> **Task data**
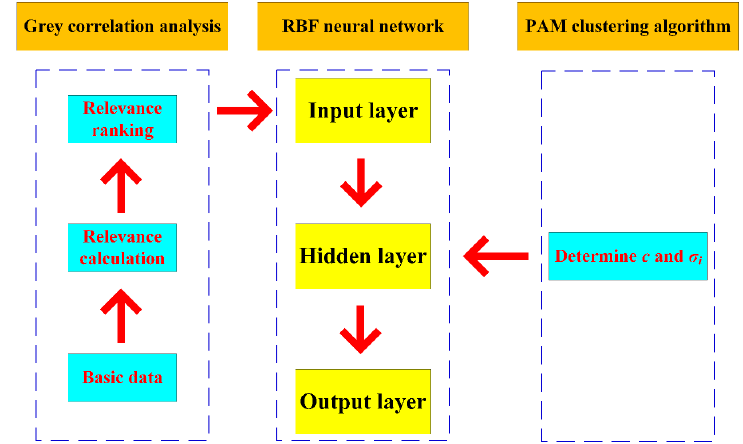
Figure 18. Improved RBF neural network.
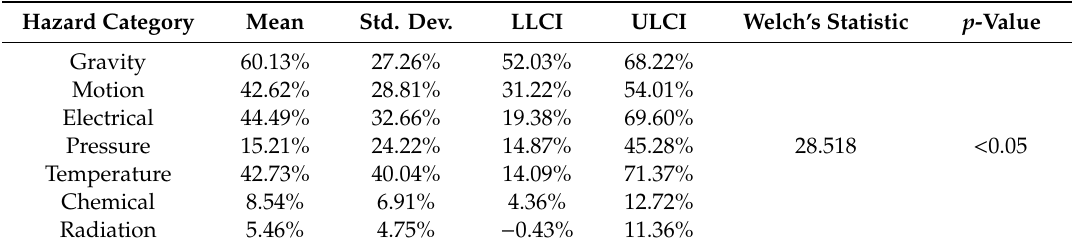
Table 2. Demonstrated proficiency levels—descriptive and inferential statistics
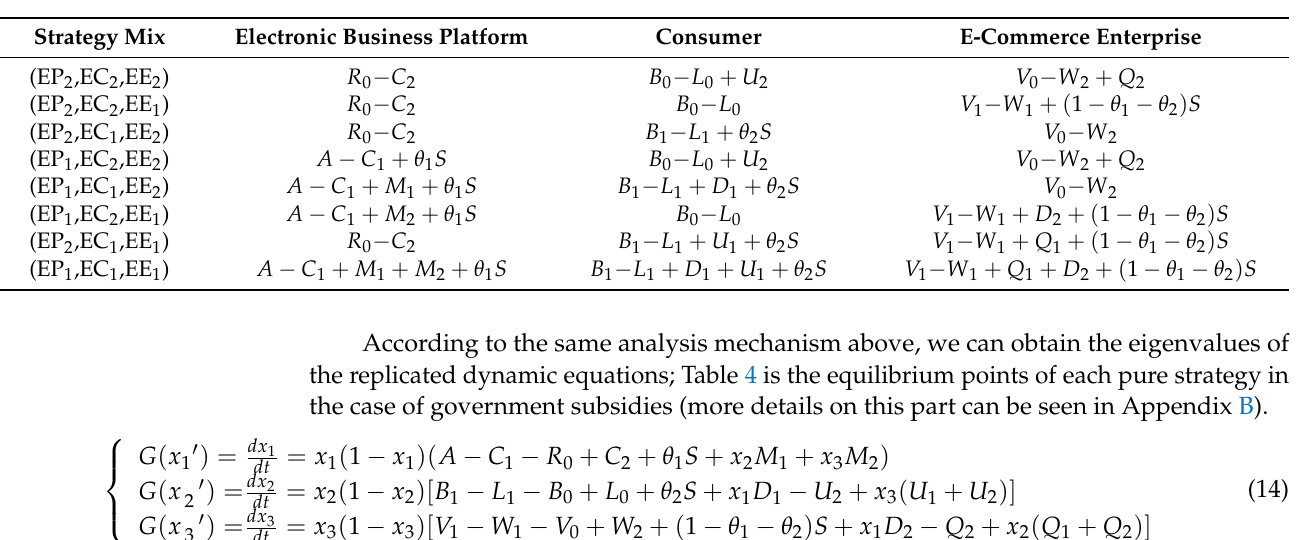
Table 3. Game revenue matrix with government participation.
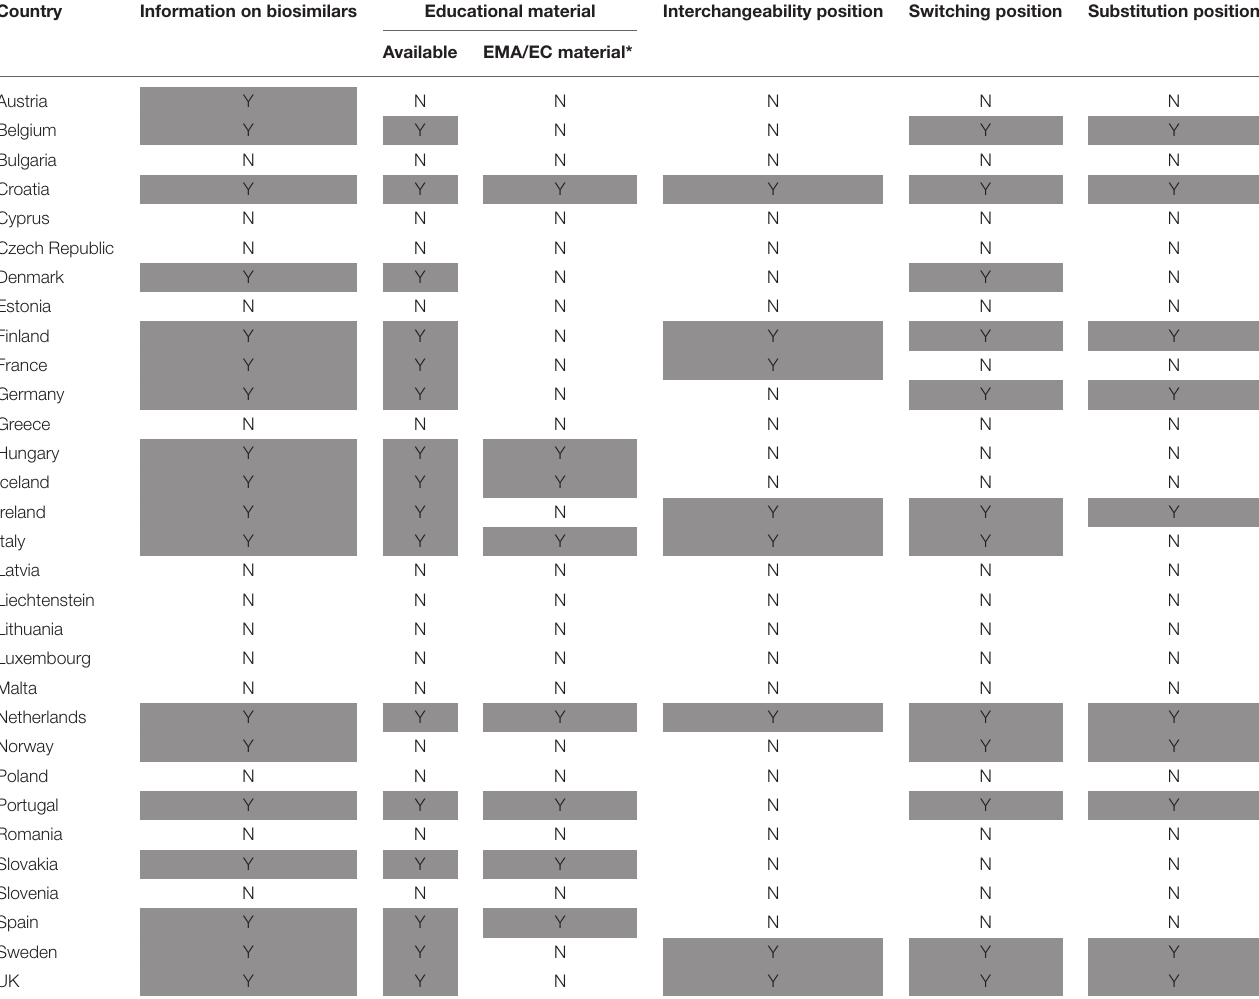
TABLE 1 | Overview of availability of biosimilar information and guidance provided by national medicines agencies.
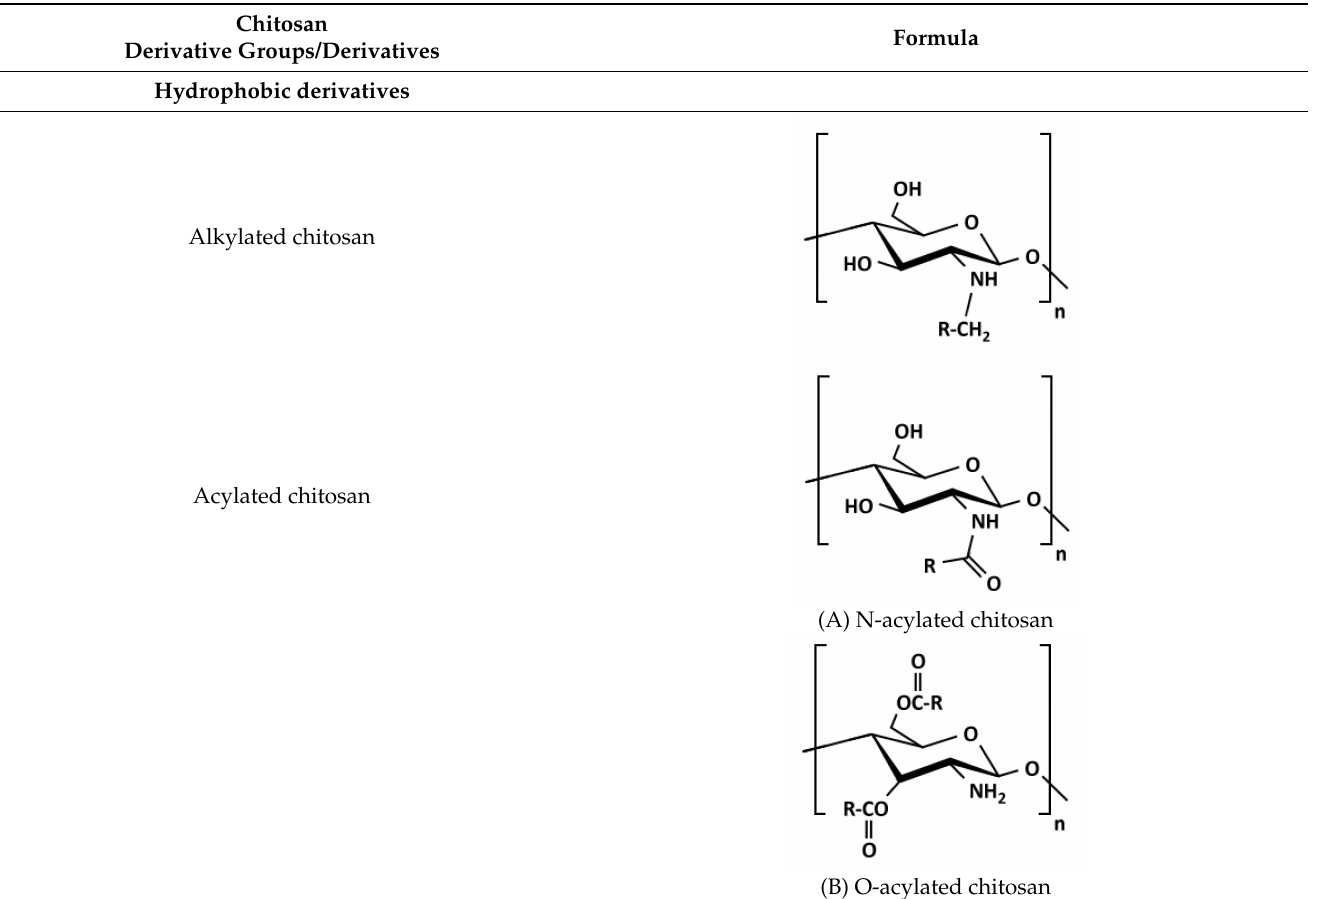
Table 1. Groups of modified chitosan and structures of particular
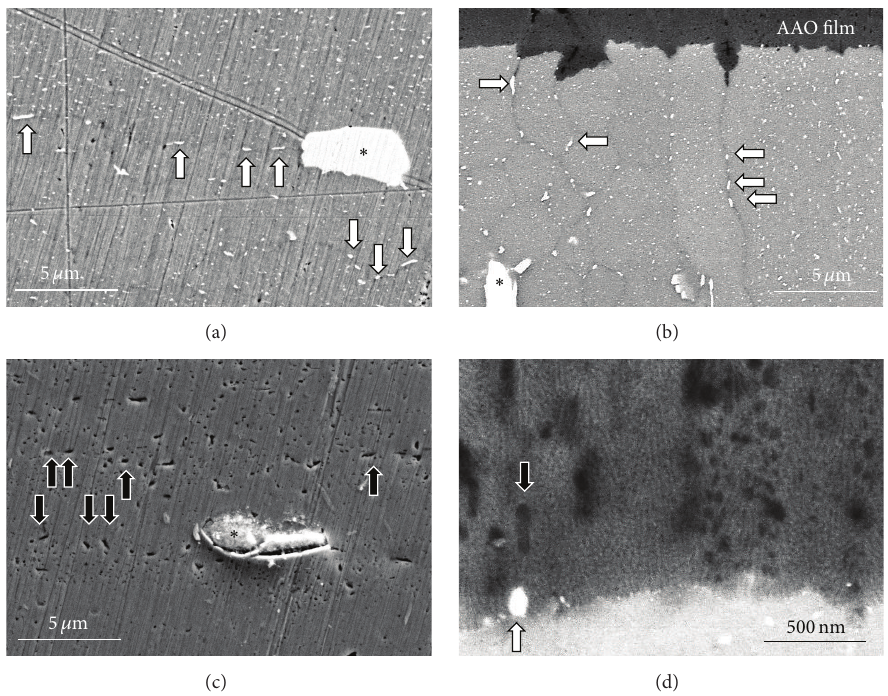
Figure 2: The microstructure of EN AW-7075 T73 in (a) planar view and (b) cross section (with the AAO film on top), and the AAO film formed by potentiodynamic anodising of this alloy in 0.4 M sulphuric acid in (c) planar view and (d) cross section showing the behaviour of coarse constituent particles resistant to anodising (marked by asterisks) and IC particles along grain boundaries (some ones are marked by white arrows) and in the grain interior resulting in voids in the AAO film (some ones are marked by black arrows).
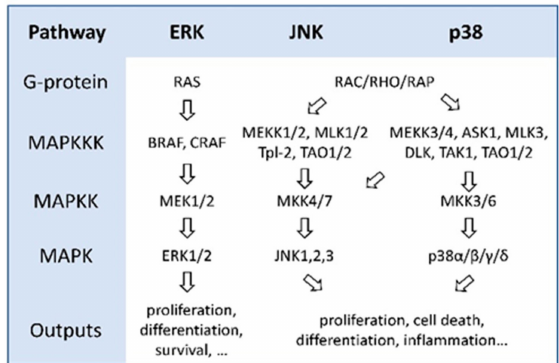
Figure 1. Organization of MAPK pathways. The MAPK core consists of three kinases (MAPKKK, MAPKK, and MAPK), which form a signal transduction cascade that receives input from G-proteins and produces di ff erent biological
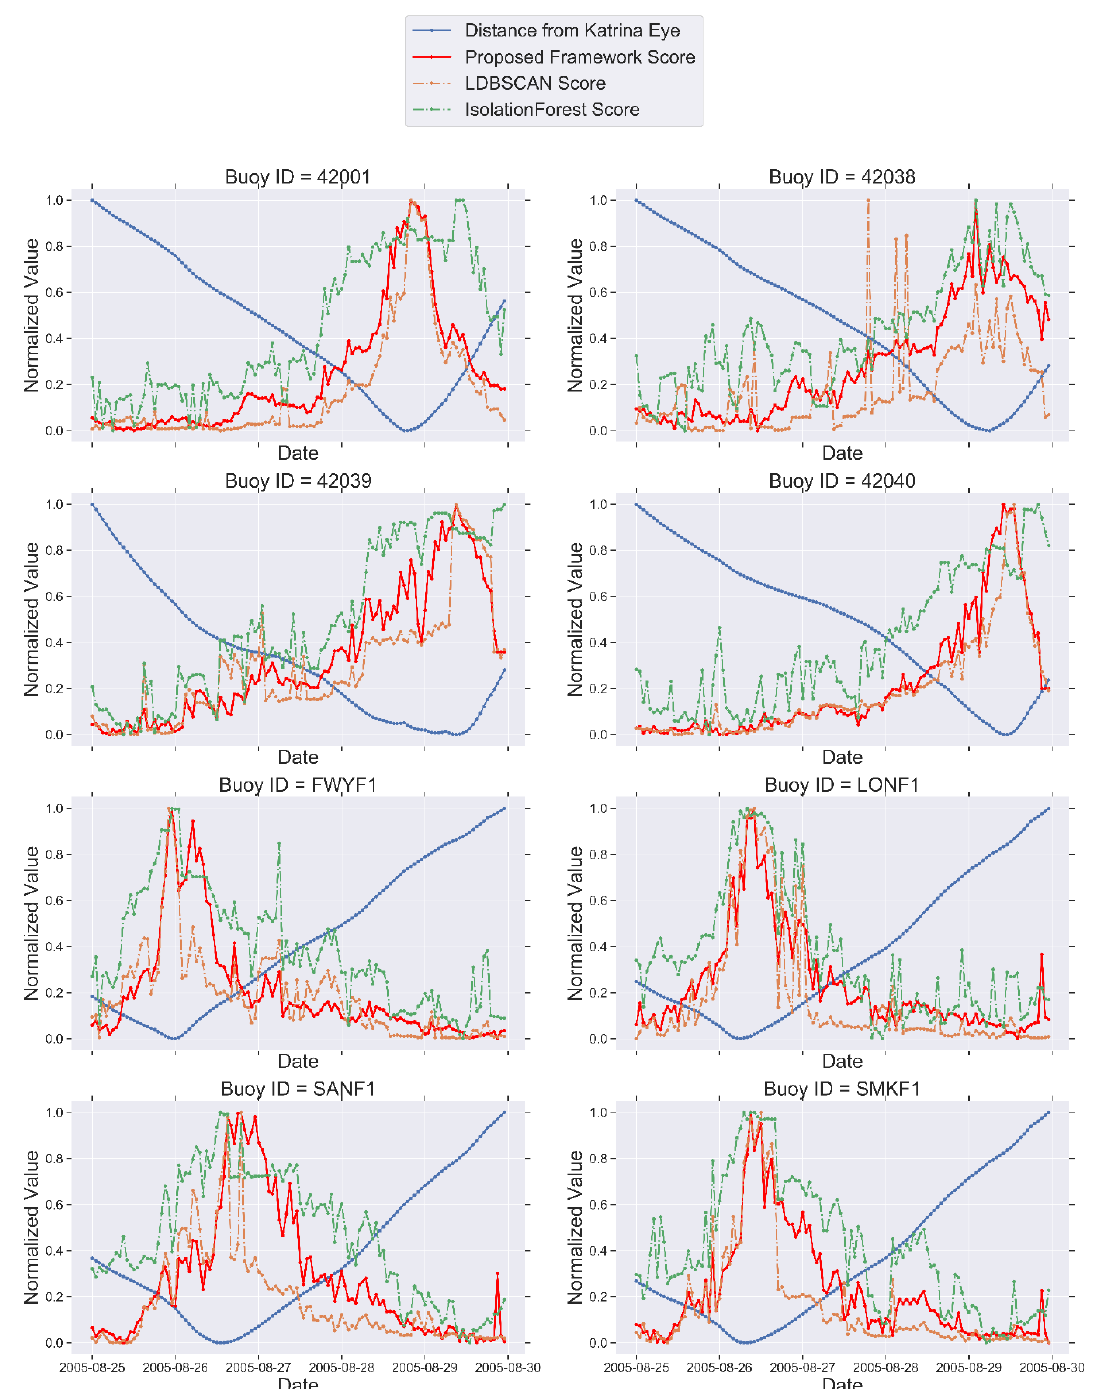
Figure 8. Anomaly score comparison of the proposed framework, IsolationForest and the LDBSCAN algorithm. Normalized anomaly scores are plotted against the normalized distance between buoys and the center of the Katrina.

> **What the task requires**
The lines wanted run from the line containing "Table 1. Groups" through the end of the entries; return them exactly, both ends included, and keep pictures out.

> **Solution**
Table 1. Groups of modified chitosan and structures of particular
Figure 2: The microstructure of EN AW-7075 T73 in (a) planar view and (b) cross section (with the AAO film on top), and the AAO film formed by potentiodynamic anodising of this alloy in 0.4 M sulphuric acid in (c) planar view and (d) cross section showing the behaviour of coarse constituent particles resistant to anodising (marked by asterisks) and IC particles along grain boundaries (some ones are marked by white arrows) and in the grain interior resulting in voids in the AAO film (some ones are marked by black arrows).
Figure 1. Organization of MAPK pathways. The MAPK core consists of three kinases (MAPKKK, MAPKK, and MAPK), which form a signal transduction cascade that receives input from G-proteins and produces di ff erent biological
Figure 8. Anomaly score comparison of the proposed framework, IsolationForest and the LDBSCAN algorithm. Normalized anomaly scores are plotted against the normalized distance between buoys and the center of the Katrina.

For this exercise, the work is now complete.